→ **DIRECTIVE**
Retype the text of the listing below character for character, covering every line and leaving out the pictures.

Extracted data entries:
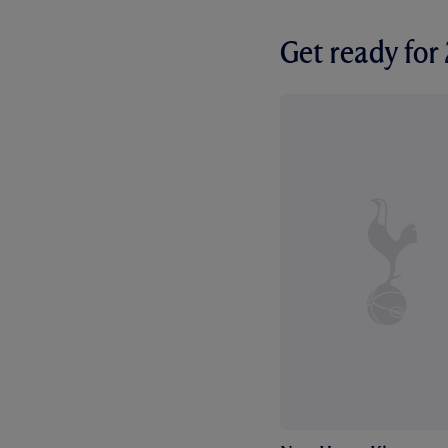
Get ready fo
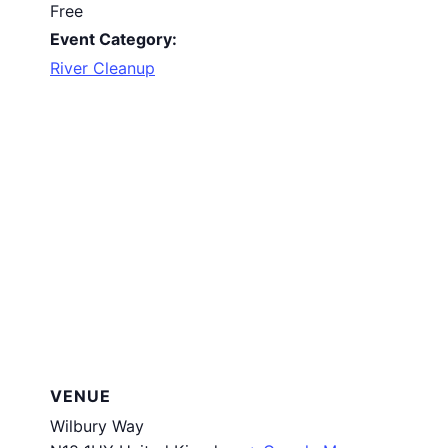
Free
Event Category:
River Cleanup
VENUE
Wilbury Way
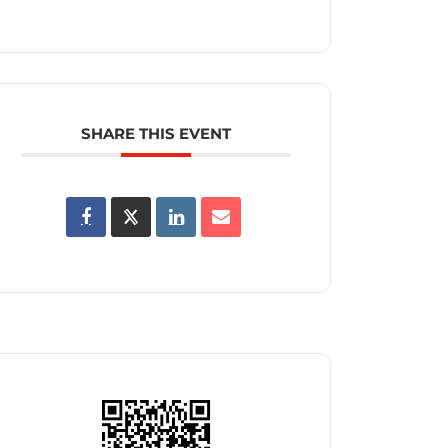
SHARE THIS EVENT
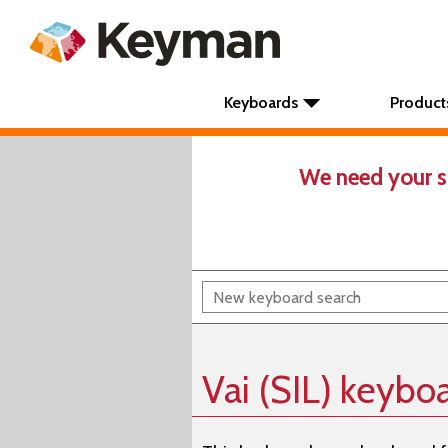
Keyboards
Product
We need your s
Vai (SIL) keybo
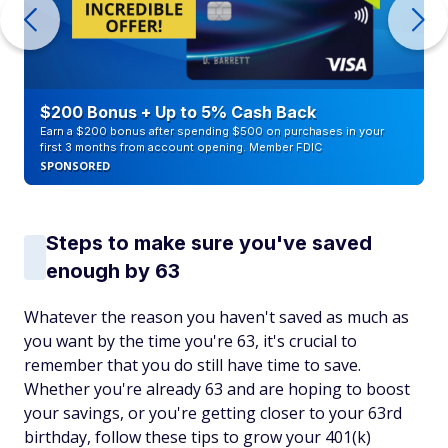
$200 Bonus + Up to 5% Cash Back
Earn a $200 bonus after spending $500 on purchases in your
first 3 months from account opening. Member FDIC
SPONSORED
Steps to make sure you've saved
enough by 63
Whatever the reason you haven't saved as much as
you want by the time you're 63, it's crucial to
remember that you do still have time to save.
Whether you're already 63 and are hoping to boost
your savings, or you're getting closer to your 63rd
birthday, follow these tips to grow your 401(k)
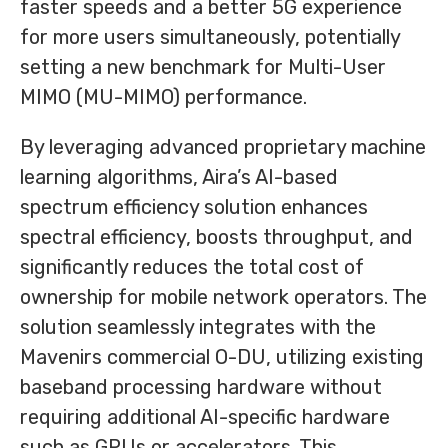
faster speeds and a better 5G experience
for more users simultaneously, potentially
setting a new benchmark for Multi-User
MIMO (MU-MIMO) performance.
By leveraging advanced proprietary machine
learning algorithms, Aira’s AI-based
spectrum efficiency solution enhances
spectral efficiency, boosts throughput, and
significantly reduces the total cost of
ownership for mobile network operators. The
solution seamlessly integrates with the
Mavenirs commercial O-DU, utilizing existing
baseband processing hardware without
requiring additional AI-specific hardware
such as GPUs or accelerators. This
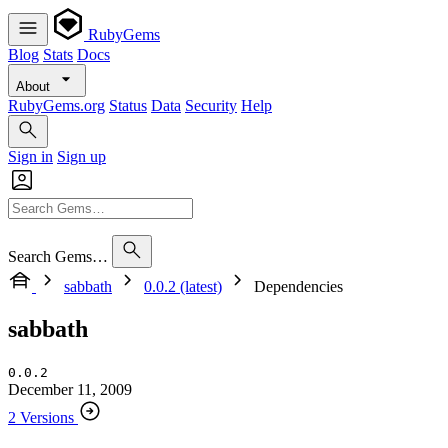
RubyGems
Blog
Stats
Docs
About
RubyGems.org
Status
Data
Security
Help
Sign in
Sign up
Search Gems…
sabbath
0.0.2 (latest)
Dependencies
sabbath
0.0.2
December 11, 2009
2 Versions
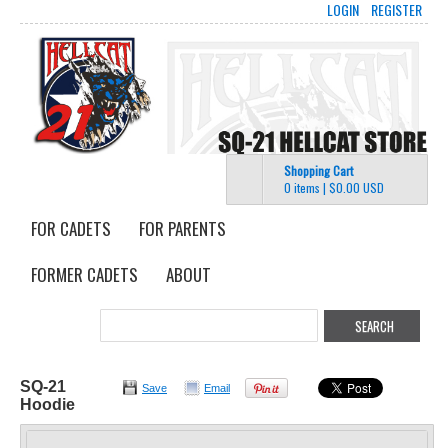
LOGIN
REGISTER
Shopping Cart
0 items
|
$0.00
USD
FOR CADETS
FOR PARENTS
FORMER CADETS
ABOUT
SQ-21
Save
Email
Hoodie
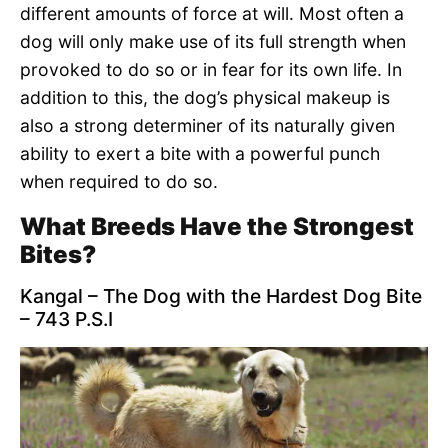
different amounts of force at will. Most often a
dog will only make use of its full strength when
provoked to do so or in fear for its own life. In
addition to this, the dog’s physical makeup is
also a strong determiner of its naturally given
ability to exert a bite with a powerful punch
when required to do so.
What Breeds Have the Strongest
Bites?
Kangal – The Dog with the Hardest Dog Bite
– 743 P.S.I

→ **OUTPUT OF THE EXERCISE**
Get ready fo
Free
Event Category:
River Cleanup
VENUE
Wilbury Way
SHARE THIS EVENT
Keyboards
Product
We need your s
Vai (SIL) keybo
$200 Bonus + Up to 5% Cash Back
Earn a $200 bonus after spending $500 on purchases in your
first 3 months from account opening. Member FDIC
SPONSORED
Steps to make sure you've saved
enough by 63
Whatever the reason you haven't saved as much as
you want by the time you're 63, it's crucial to
remember that you do still have time to save.
Whether you're already 63 and are hoping to boost
your savings, or you're getting closer to your 63rd
birthday, follow these tips to grow your 401(k)
faster speeds and a better 5G experience
for more users simultaneously, potentially
setting a new benchmark for Multi-User
MIMO (MU-MIMO) performance.
By leveraging advanced proprietary machine
learning algorithms, Aira’s AI-based
spectrum efficiency solution enhances
spectral efficiency, boosts throughput, and
significantly reduces the total cost of
ownership for mobile network operators. The
solution seamlessly integrates with the
Mavenirs commercial O-DU, utilizing existing
baseband processing hardware without
requiring additional AI-specific hardware
such as GPUs or accelerators. This
RubyGems
Blog
Stats
Docs
About
RubyGems.org
Status
Data
Security
Help
Sign in
Sign up
Search Gems…
sabbath
0.0.2 (latest)
Dependencies
sabbath
0.0.2
December 11, 2009
2 Versions
LOGIN
REGISTER
Shopping Cart
0 items
|
$0.00
USD
FOR CADETS
FOR PARENTS
FORMER CADETS
ABOUT
SQ-21
Save
Email
Hoodie
different amounts of force at will. Most often a
dog will only make use of its full strength when
provoked to do so or in fear for its own life. In
addition to this, the dog’s physical makeup is
also a strong determiner of its naturally given
ability to exert a bite with a powerful punch
when required to do so.
What Breeds Have the Strongest
Bites?
Kangal – The Dog with the Hardest Dog Bite
– 743 P.S.I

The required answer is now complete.